Rep. Jack Kingston (R-GA) is now the chair of that committee. He did not comment on the report.

Investigators visited six beef slaughter plants and “found that industry was performing thousands of E. coli tests daily generally following FSIS’ recommended procedures. Overall, industry was taking appropriate steps to help ensure that U.S. beef is safe from E. coli contamination, recognizing that regardless of how stringently the industry tests for E. coli, there is always an inherent risk of its presence in slaughter plants.”

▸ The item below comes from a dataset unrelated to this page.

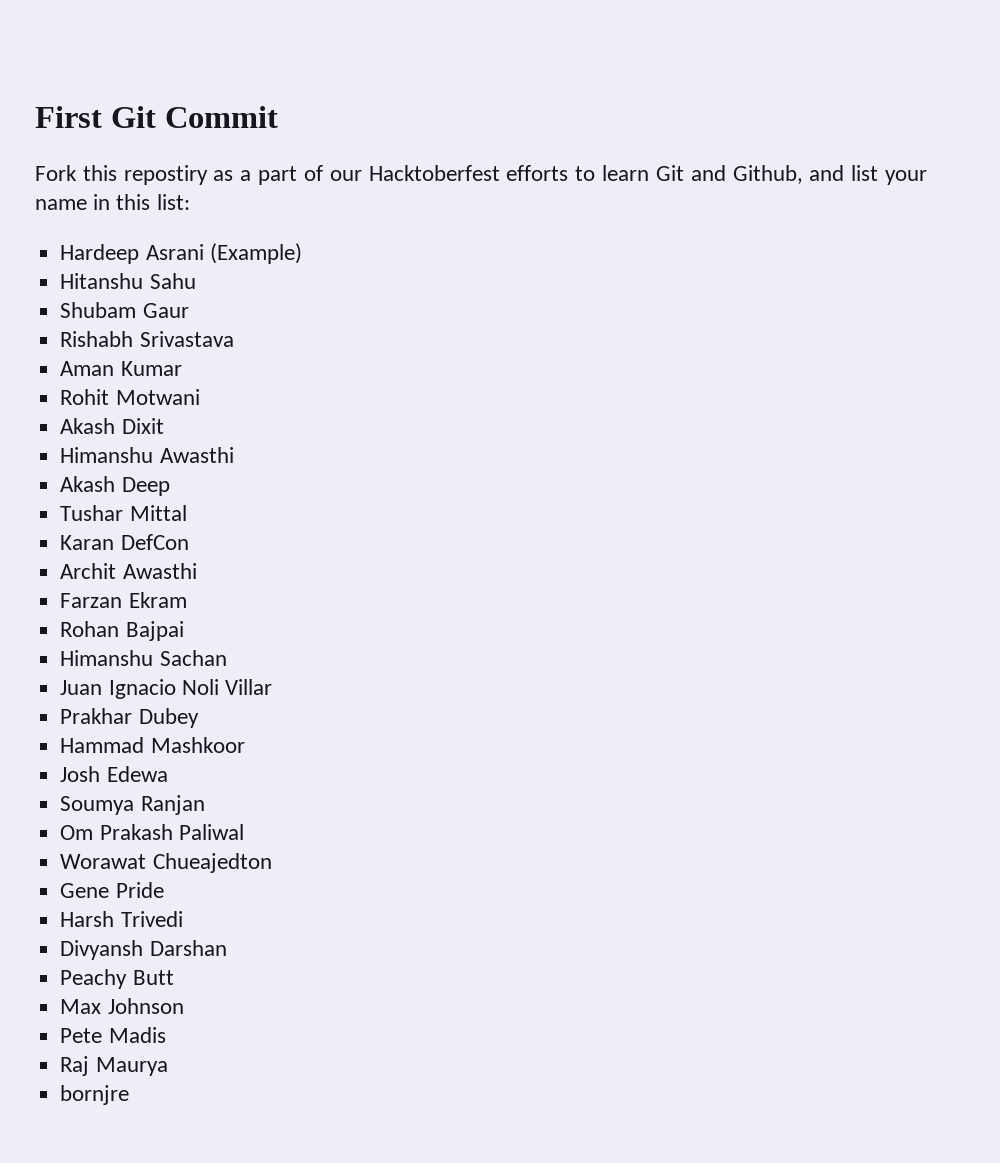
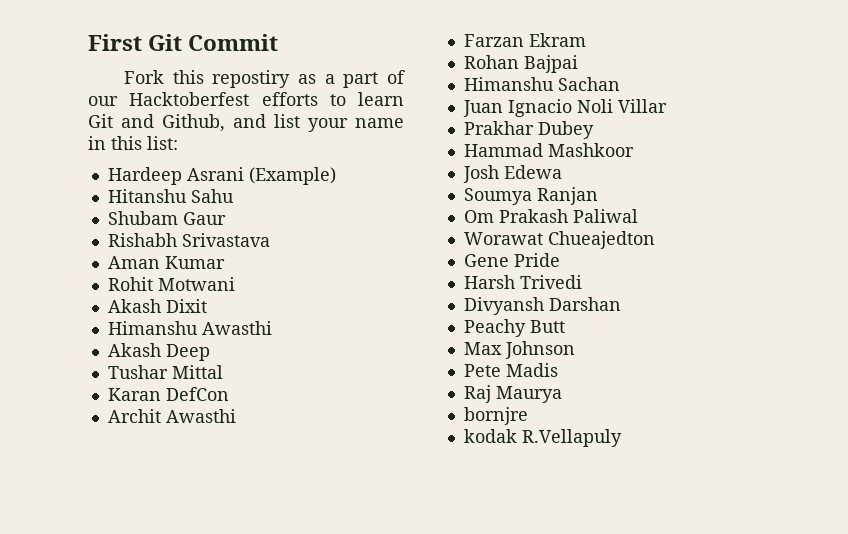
(130, 1095) none -> [463,429,622,447] // kodak R.Vellapuly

However, the report was not all glowing. The inspectors found several areas where FSIS and the beef industry could make improvements. The OIG stated that:

  • When plants receive multiple positive test results (“high event” periods), FSIS has “not issued detailed and sufficient guidance for defining industry’s plans and setting forth the agency’s expectations for how industry should react. Different plants have very different high event day plans with different critical elements.” The OIG mentioned an event in September 2011, when a plant shipped 80,000 pounds of beef after it received multiple positive E. coli tests during production.
  • FSIS should “shift more of its testing resources to sampling trim, instead of ground beef, for E. coli.” At this point, FSIS tests 12,300 pounds of raw ground beef, compared to 1,270 pounds of beef trim. But E. coli is more likely to be found in the trim than in the ground beef.
  • FSIS needs to improve consistency of sample collection. Some inspectors take samples that are too large, which “dilutes the ratio of surface to interior tissue.” E. coli is found on the surface of beef trim. FSIS has not adequately evaluated how inspectors perform their work.
  • In some cases, “FSIS’ sampling policies and procedures allowed plants to sidestep regulations to avoid receiving noncompliance records.”
  • FSIS needs to ensure that small plants, especially those regulated by state inspection agencies, are being correctly overseen, given the problems found at the facility in Utah.